WORK INSTRUCTIONS —
Leave out the pictures, and retype the remaining data exactly.

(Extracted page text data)
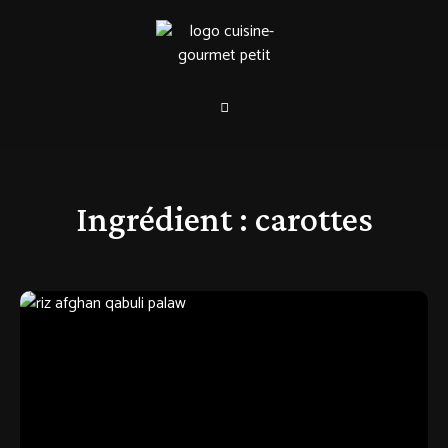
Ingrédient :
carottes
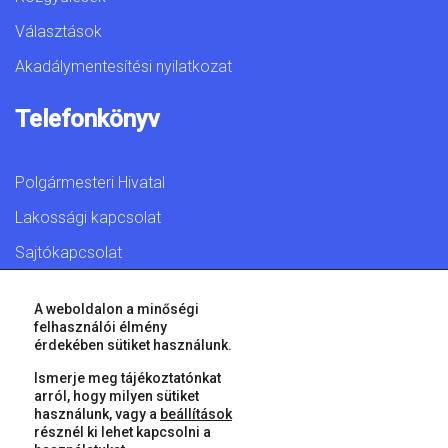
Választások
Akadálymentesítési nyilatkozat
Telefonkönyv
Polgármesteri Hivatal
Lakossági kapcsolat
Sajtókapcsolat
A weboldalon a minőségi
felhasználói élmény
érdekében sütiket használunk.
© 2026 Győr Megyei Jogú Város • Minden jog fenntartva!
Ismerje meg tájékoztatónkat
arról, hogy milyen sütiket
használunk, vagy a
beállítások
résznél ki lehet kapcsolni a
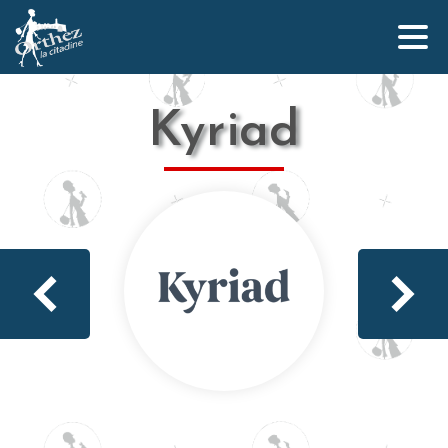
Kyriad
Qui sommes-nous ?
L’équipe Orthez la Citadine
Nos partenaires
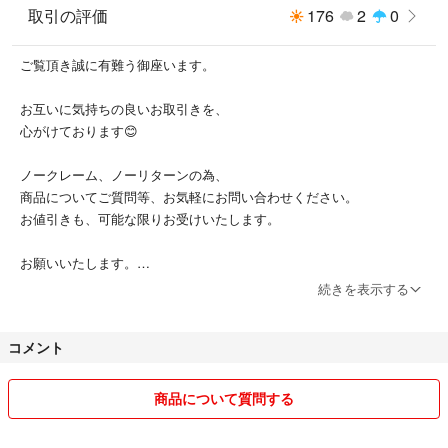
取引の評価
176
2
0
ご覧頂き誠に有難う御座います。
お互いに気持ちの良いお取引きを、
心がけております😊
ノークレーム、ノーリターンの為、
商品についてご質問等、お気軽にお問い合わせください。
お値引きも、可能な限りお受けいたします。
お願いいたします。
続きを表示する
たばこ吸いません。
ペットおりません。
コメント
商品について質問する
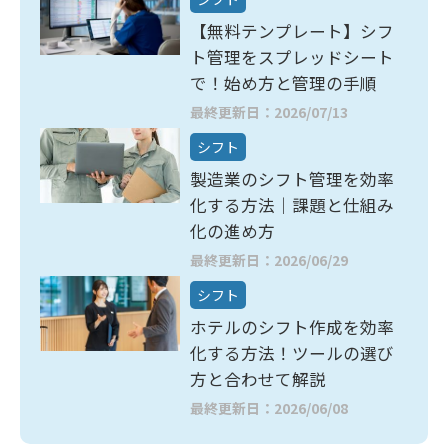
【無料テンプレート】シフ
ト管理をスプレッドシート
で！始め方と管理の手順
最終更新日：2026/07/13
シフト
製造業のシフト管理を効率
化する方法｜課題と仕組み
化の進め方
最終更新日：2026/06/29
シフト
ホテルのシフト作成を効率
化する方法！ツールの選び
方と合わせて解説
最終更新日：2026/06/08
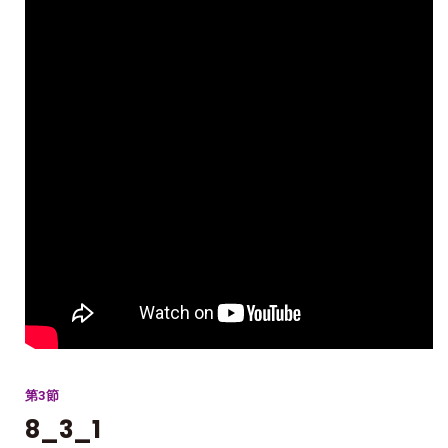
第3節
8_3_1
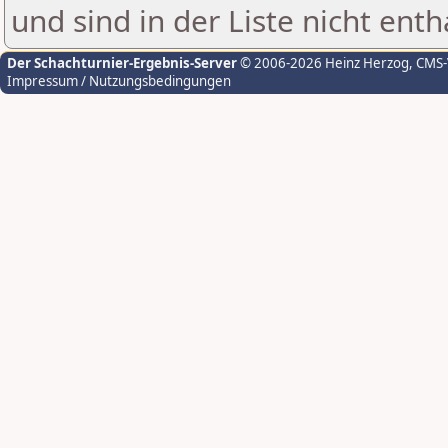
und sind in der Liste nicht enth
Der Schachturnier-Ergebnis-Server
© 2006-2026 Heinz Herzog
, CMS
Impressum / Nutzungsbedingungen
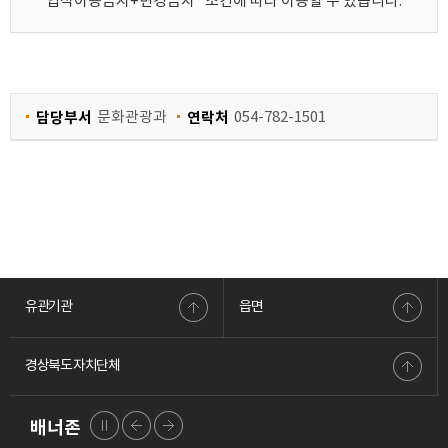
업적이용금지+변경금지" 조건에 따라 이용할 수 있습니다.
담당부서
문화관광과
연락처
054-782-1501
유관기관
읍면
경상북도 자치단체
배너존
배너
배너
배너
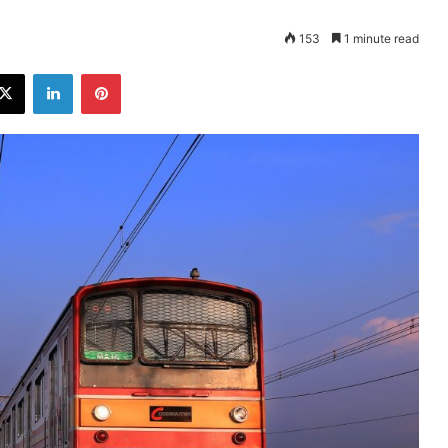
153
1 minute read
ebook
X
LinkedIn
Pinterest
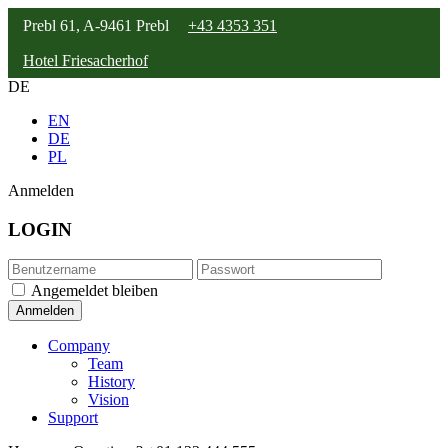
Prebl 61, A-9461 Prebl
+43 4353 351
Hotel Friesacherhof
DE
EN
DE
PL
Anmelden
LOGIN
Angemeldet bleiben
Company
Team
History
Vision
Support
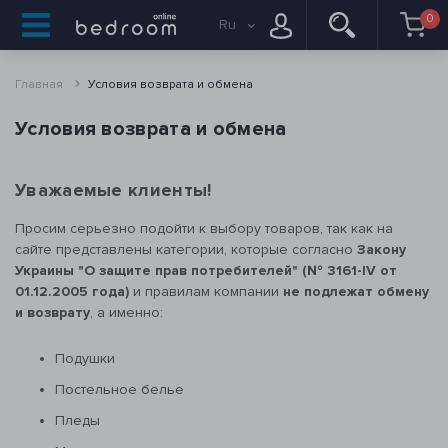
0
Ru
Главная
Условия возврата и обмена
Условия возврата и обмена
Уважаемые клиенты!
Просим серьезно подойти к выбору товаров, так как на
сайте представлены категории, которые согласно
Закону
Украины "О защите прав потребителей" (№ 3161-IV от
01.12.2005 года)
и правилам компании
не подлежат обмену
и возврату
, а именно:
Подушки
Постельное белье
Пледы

OUTPUT BELOW —
Ingrédient :
carottes
Választások
Akadálymentesítési nyilatkozat
Telefonkönyv
Polgármesteri Hivatal
Lakossági kapcsolat
Sajtókapcsolat
A weboldalon a minőségi
felhasználói élmény
érdekében sütiket használunk.
© 2026 Győr Megyei Jogú Város • Minden jog fenntartva!
Ismerje meg tájékoztatónkat
arról, hogy milyen sütiket
használunk, vagy a
beállítások
résznél ki lehet kapcsolni a
Kyriad
Qui sommes-nous ?
L’équipe Orthez la Citadine
Nos partenaires
取引の評価
176
2
0
ご覧頂き誠に有難う御座います。
お互いに気持ちの良いお取引きを、
心がけております😊
ノークレーム、ノーリターンの為、
商品についてご質問等、お気軽にお問い合わせください。
お値引きも、可能な限りお受けいたします。
お願いいたします。
続きを表示する
たばこ吸いません。
ペットおりません。
コメント
商品について質問する
【無料テンプレート】シフ
ト管理をスプレッドシート
で！始め方と管理の手順
最終更新日：2026/07/13
シフト
製造業のシフト管理を効率
化する方法｜課題と仕組み
化の進め方
最終更新日：2026/06/29
シフト
ホテルのシフト作成を効率
化する方法！ツールの選び
方と合わせて解説
最終更新日：2026/06/08
第3節
8_3_1
und sind in der Liste nicht enth
Der Schachturnier-Ergebnis-Server
© 2006-2026 Heinz Herzog
, CMS
Impressum / Nutzungsbedingungen
업적이용금지+변경금지" 조건에 따라 이용할 수 있습니다.
담당부서
문화관광과
연락처
054-782-1501
유관기관
읍면
경상북도 자치단체
배너존
배너
배너
배너
153
1 minute read
ebook
X
LinkedIn
Pinterest
Prebl 61, A-9461 Prebl
+43 4353 351
Hotel Friesacherhof
DE
EN
DE
PL
Anmelden
LOGIN
Angemeldet bleiben
Company
Team
History
Vision
Support
0
Ru
Главная
Условия возврата и обмена
Условия возврата и обмена
Уважаемые клиенты!
Просим серьезно подойти к выбору товаров, так как на
сайте представлены категории, которые согласно
Закону
Украины "О защите прав потребителей" (№ 3161-IV от
01.12.2005 года)
и правилам компании
не подлежат обмену
и возврату
, а именно:
Подушки
Постельное белье
Пледы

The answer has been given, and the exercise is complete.